静かすぎることと、柔らか過ぎる高級ベッドの寝心地の感触に戸惑っていた事と、
隣りに浅野さんが寝ているという事実に頭が緊張してしまう。

こんな事になるなんて想像できなかったけれど、これは自分のミスが原因で、そして浅野さんに
多大な迷惑を掛けてしまった結果だと思うと、自分の不甲斐なさに涙がこみ上げてくる。

寝ている浅野さんに気付かれないように堪えるけれど、自分の情けなさに悔しさがこみ上げてしまい
嗚咽を必死に堪えても、少しずつ声が漏れてしまった。

「どうしたの? 眠れない?」

浅野さんを起こしてしまった。

「い、いえ、大丈夫です。」

泣いているのを気付かれないように、堪えて答える。 でも、無理して出した声で結局ばれてしまった。

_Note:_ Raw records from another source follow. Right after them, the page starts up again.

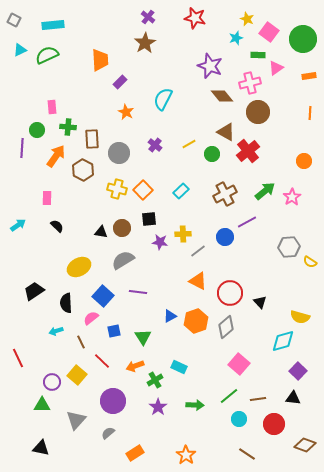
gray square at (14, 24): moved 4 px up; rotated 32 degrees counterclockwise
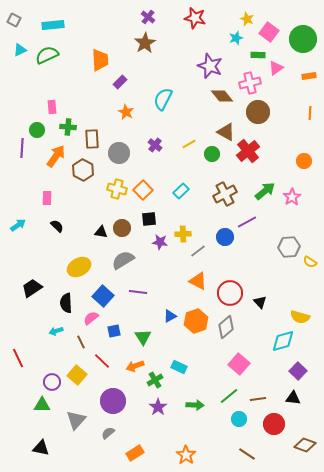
black trapezoid at (34, 291): moved 2 px left, 3 px up
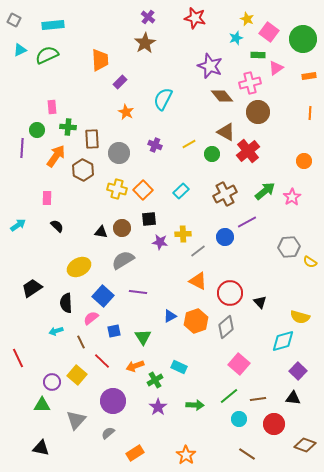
purple cross at (155, 145): rotated 16 degrees counterclockwise
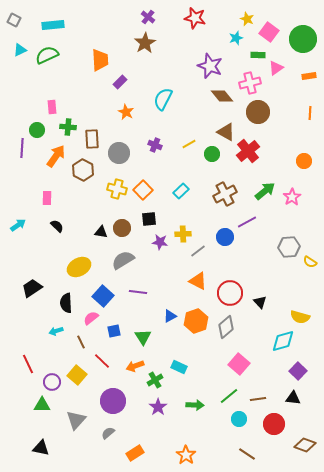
red line at (18, 358): moved 10 px right, 6 px down
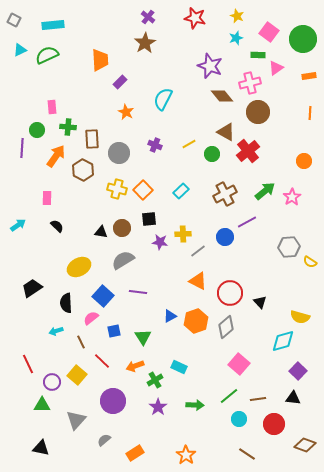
yellow star at (247, 19): moved 10 px left, 3 px up
gray semicircle at (108, 433): moved 4 px left, 7 px down
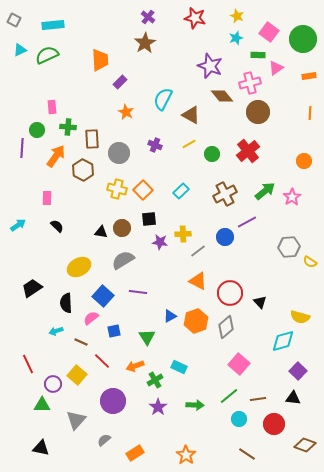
brown triangle at (226, 132): moved 35 px left, 17 px up
green triangle at (143, 337): moved 4 px right
brown line at (81, 342): rotated 40 degrees counterclockwise
purple circle at (52, 382): moved 1 px right, 2 px down
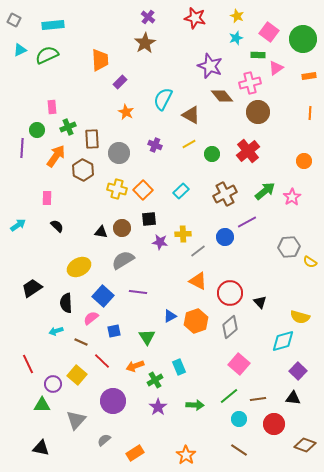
green cross at (68, 127): rotated 28 degrees counterclockwise
gray diamond at (226, 327): moved 4 px right
cyan rectangle at (179, 367): rotated 42 degrees clockwise
brown line at (247, 454): moved 8 px left, 4 px up
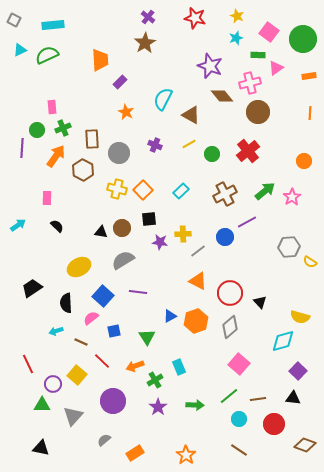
green cross at (68, 127): moved 5 px left, 1 px down
gray triangle at (76, 420): moved 3 px left, 4 px up
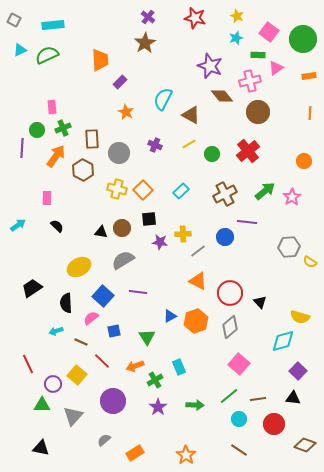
pink cross at (250, 83): moved 2 px up
purple line at (247, 222): rotated 36 degrees clockwise
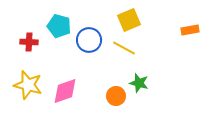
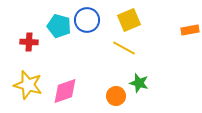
blue circle: moved 2 px left, 20 px up
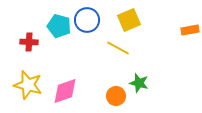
yellow line: moved 6 px left
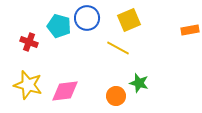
blue circle: moved 2 px up
red cross: rotated 18 degrees clockwise
pink diamond: rotated 12 degrees clockwise
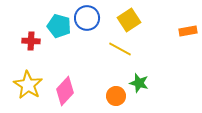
yellow square: rotated 10 degrees counterclockwise
orange rectangle: moved 2 px left, 1 px down
red cross: moved 2 px right, 1 px up; rotated 18 degrees counterclockwise
yellow line: moved 2 px right, 1 px down
yellow star: rotated 16 degrees clockwise
pink diamond: rotated 40 degrees counterclockwise
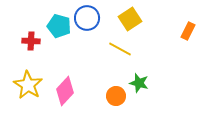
yellow square: moved 1 px right, 1 px up
orange rectangle: rotated 54 degrees counterclockwise
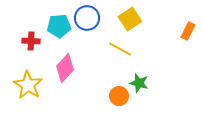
cyan pentagon: rotated 20 degrees counterclockwise
pink diamond: moved 23 px up
orange circle: moved 3 px right
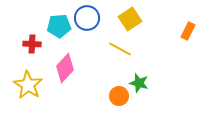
red cross: moved 1 px right, 3 px down
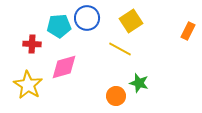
yellow square: moved 1 px right, 2 px down
pink diamond: moved 1 px left, 1 px up; rotated 32 degrees clockwise
orange circle: moved 3 px left
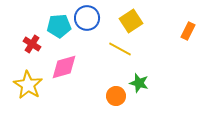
red cross: rotated 30 degrees clockwise
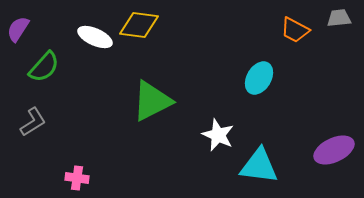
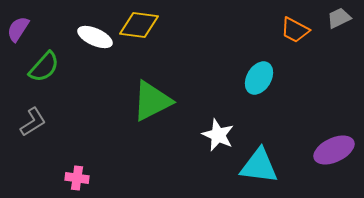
gray trapezoid: rotated 20 degrees counterclockwise
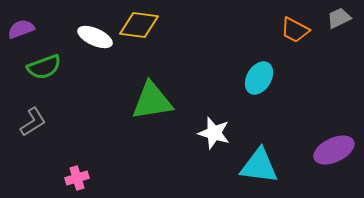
purple semicircle: moved 3 px right; rotated 36 degrees clockwise
green semicircle: rotated 28 degrees clockwise
green triangle: rotated 18 degrees clockwise
white star: moved 4 px left, 2 px up; rotated 8 degrees counterclockwise
pink cross: rotated 25 degrees counterclockwise
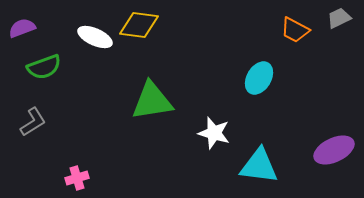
purple semicircle: moved 1 px right, 1 px up
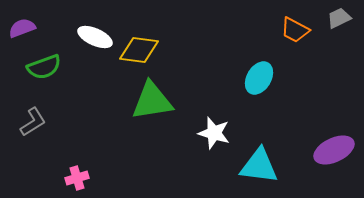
yellow diamond: moved 25 px down
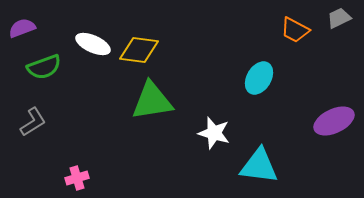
white ellipse: moved 2 px left, 7 px down
purple ellipse: moved 29 px up
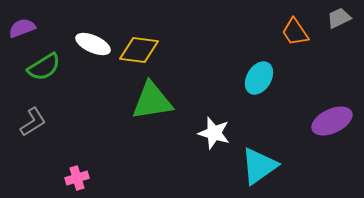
orange trapezoid: moved 2 px down; rotated 28 degrees clockwise
green semicircle: rotated 12 degrees counterclockwise
purple ellipse: moved 2 px left
cyan triangle: rotated 42 degrees counterclockwise
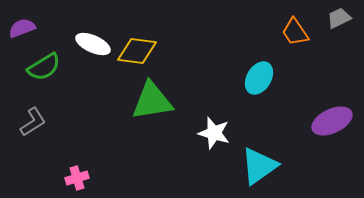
yellow diamond: moved 2 px left, 1 px down
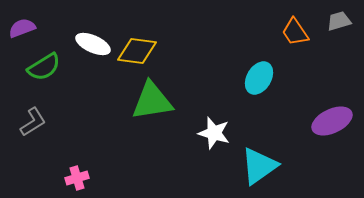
gray trapezoid: moved 3 px down; rotated 10 degrees clockwise
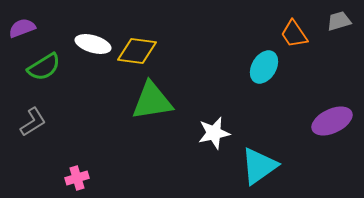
orange trapezoid: moved 1 px left, 2 px down
white ellipse: rotated 8 degrees counterclockwise
cyan ellipse: moved 5 px right, 11 px up
white star: rotated 28 degrees counterclockwise
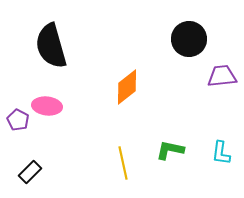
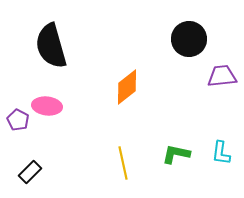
green L-shape: moved 6 px right, 4 px down
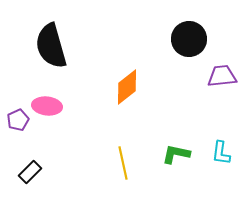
purple pentagon: rotated 20 degrees clockwise
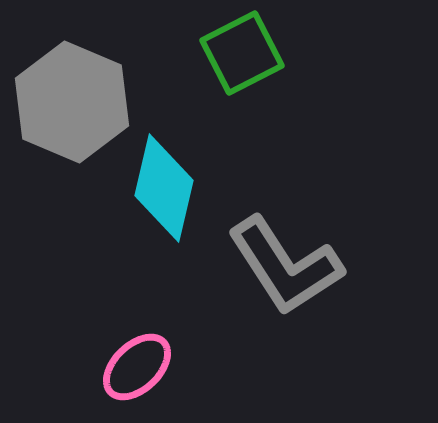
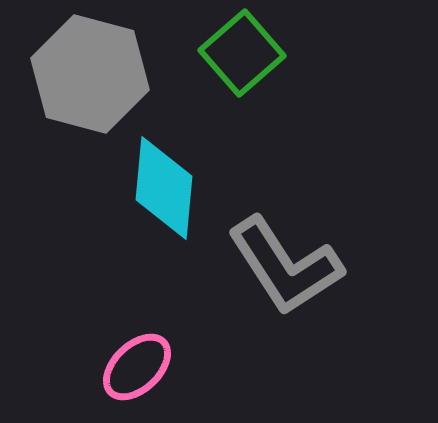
green square: rotated 14 degrees counterclockwise
gray hexagon: moved 18 px right, 28 px up; rotated 8 degrees counterclockwise
cyan diamond: rotated 8 degrees counterclockwise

「どうしたの、何泣いているの? 今日のことを気にしているの?」

肘を付いて体を起こした浅野さんは、暗闇の中、私の目元に指で触れながら涙を拭き取る。

「わ、私・・・、今回の事は、私自身のミスで、浅野さんに一杯迷惑を掛けてしまって。
 そ、その・・・、自分が不甲斐なくて、自分が情けなくて、悔しくて・・・。」

自分で自分の気持ちを打ち明けると、涙が更に溢れてしまい、涙声でどもってしまう。
みっともない姿を晒してしまっているのに、涙が止まらず、悔しさがこみ上げて感情が止まらない。

不意に頭を撫でられ、そして、ゆっくりと頭が優しく何かに包まれた。

「誰だって完璧ではないわ。 わざとした事ではないし、失敗は誰にでもある。
 問題なのは、失敗した後、自分が何をしたら良いのか、何をすべきなのかを考えることよ。」

 私の頭に浅野さんの腕が回され、抱えられるように、浅野さんの胸元に抱きしめられていた。

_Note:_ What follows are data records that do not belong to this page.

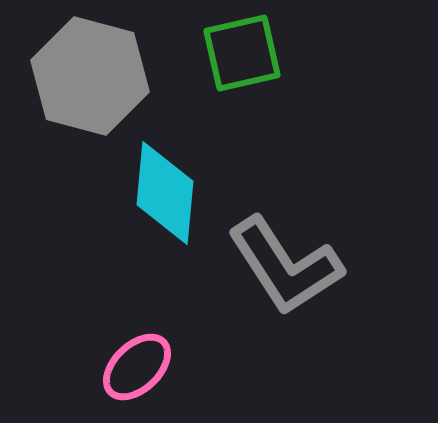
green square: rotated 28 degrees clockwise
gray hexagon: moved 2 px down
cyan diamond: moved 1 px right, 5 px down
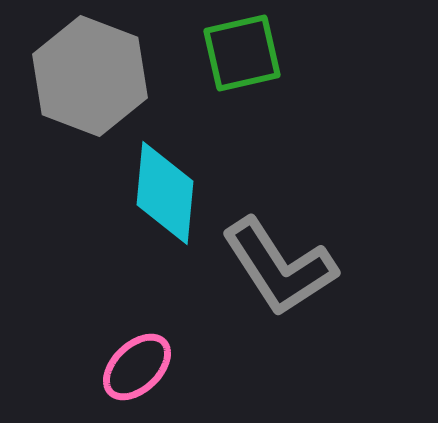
gray hexagon: rotated 6 degrees clockwise
gray L-shape: moved 6 px left, 1 px down
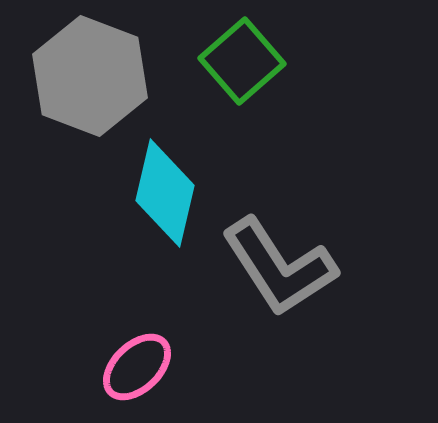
green square: moved 8 px down; rotated 28 degrees counterclockwise
cyan diamond: rotated 8 degrees clockwise
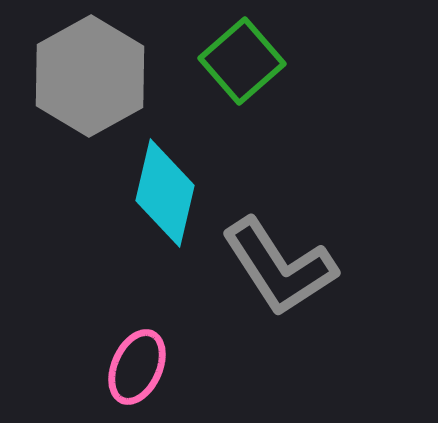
gray hexagon: rotated 10 degrees clockwise
pink ellipse: rotated 22 degrees counterclockwise
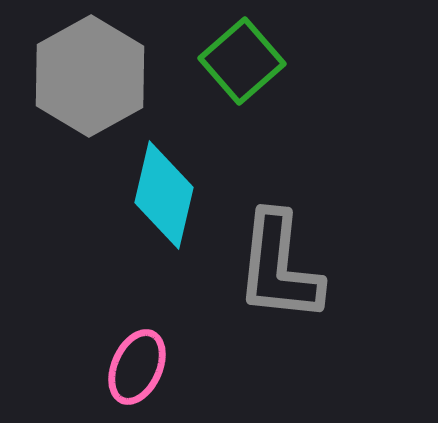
cyan diamond: moved 1 px left, 2 px down
gray L-shape: rotated 39 degrees clockwise
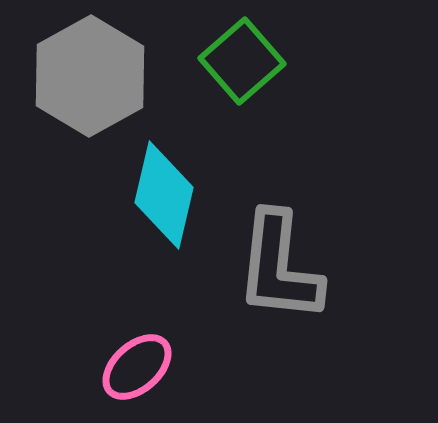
pink ellipse: rotated 24 degrees clockwise
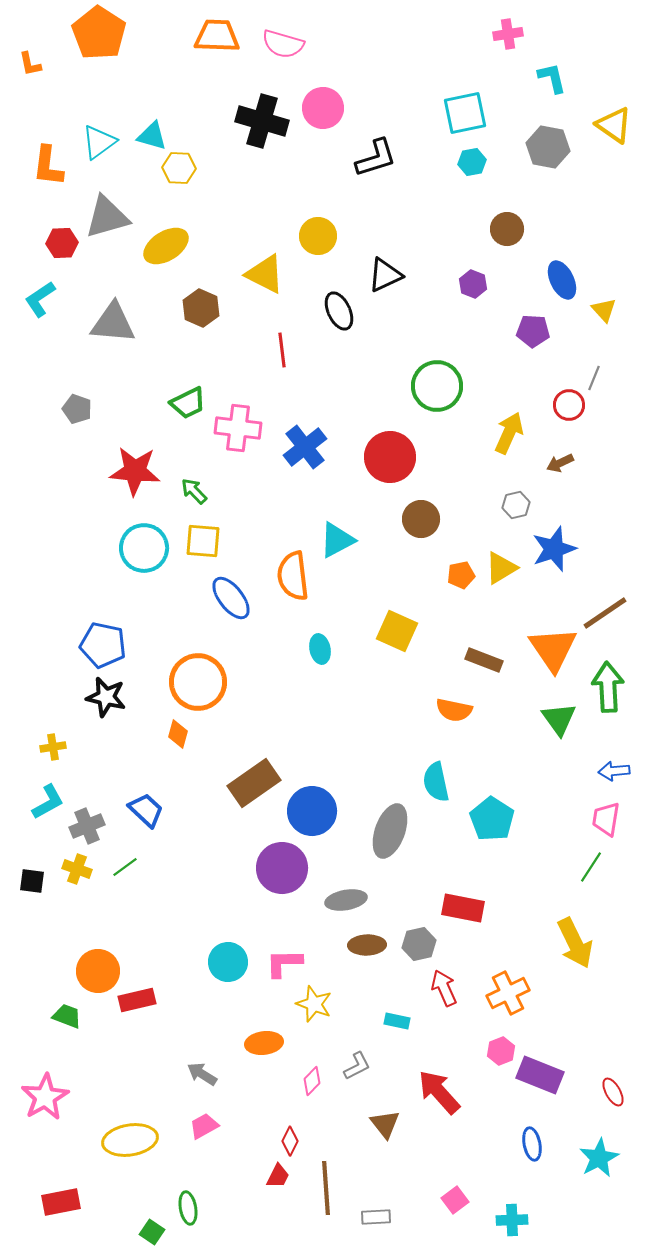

「私は昼間に、あなたのできることをしなさいと言ったわ。 それは、やるべき重要な事を判断して、
 最優先にしなければならないことをまず進めなさいという意味だったのよ。

 あの時点では、設計書はほとんど手をつけられていなかったけれど、文書は他の人に頼もうと思えば出来るわ。
 あの時、あなたがすべき事は、プログラムを完成させること。 あなたはそれを一所懸命にしていたわ。

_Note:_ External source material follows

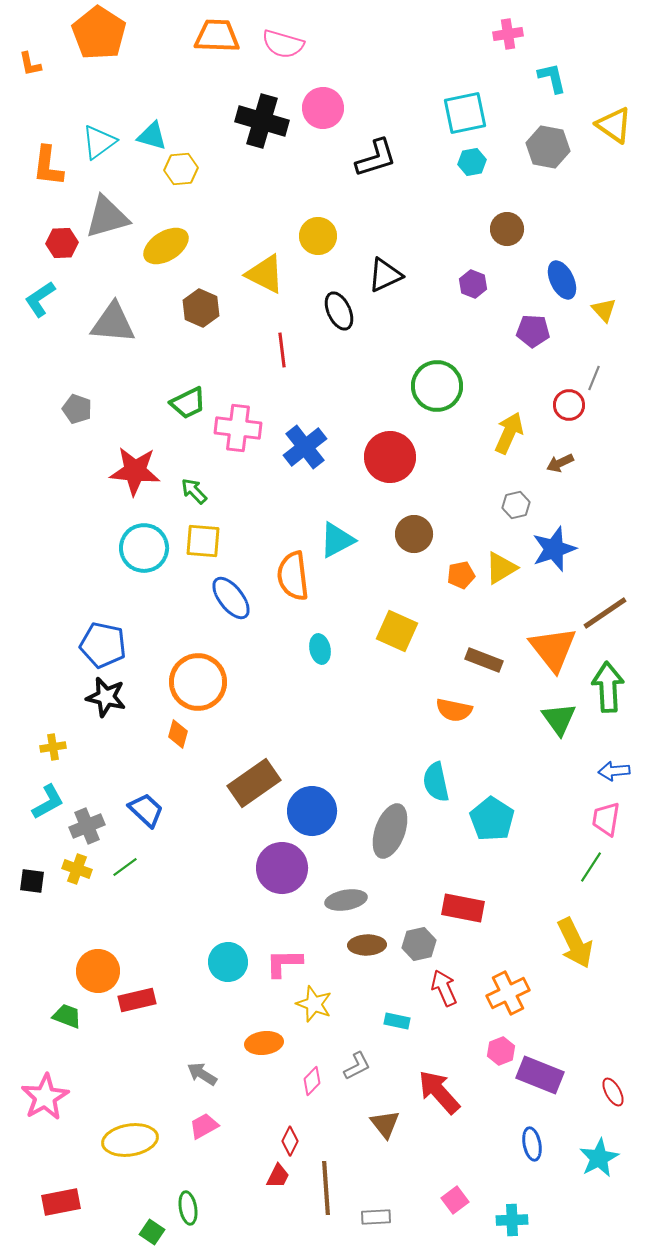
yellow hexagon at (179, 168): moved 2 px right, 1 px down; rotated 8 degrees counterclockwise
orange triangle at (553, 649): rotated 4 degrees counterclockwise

 まぁ、不具合の修正には経験が必要だから時間がかかってしまったようだけど。 でも、あなたは私の指示通りに
 仕事を進めていてくれた。 それで十分よ。

 今回の事はあなたにとって良い勉強だったと思う。 だから、あなたはもっと伸びるわ。 安心しなさい。」

頭を優しく抱きしめられながら、頭を優しく撫でられながら、耳元に聞こえる浅野さんの声を聞いていると
許されたようで、励まされているようで、違った意味で泣きたくなった。

「っ、えっぅっ・・・えっっくぅ・・・。」

泣き続ける私の背中を優しくさすってくれた浅野さんの手が心地よくて、私はそのまま眠りに落ちた。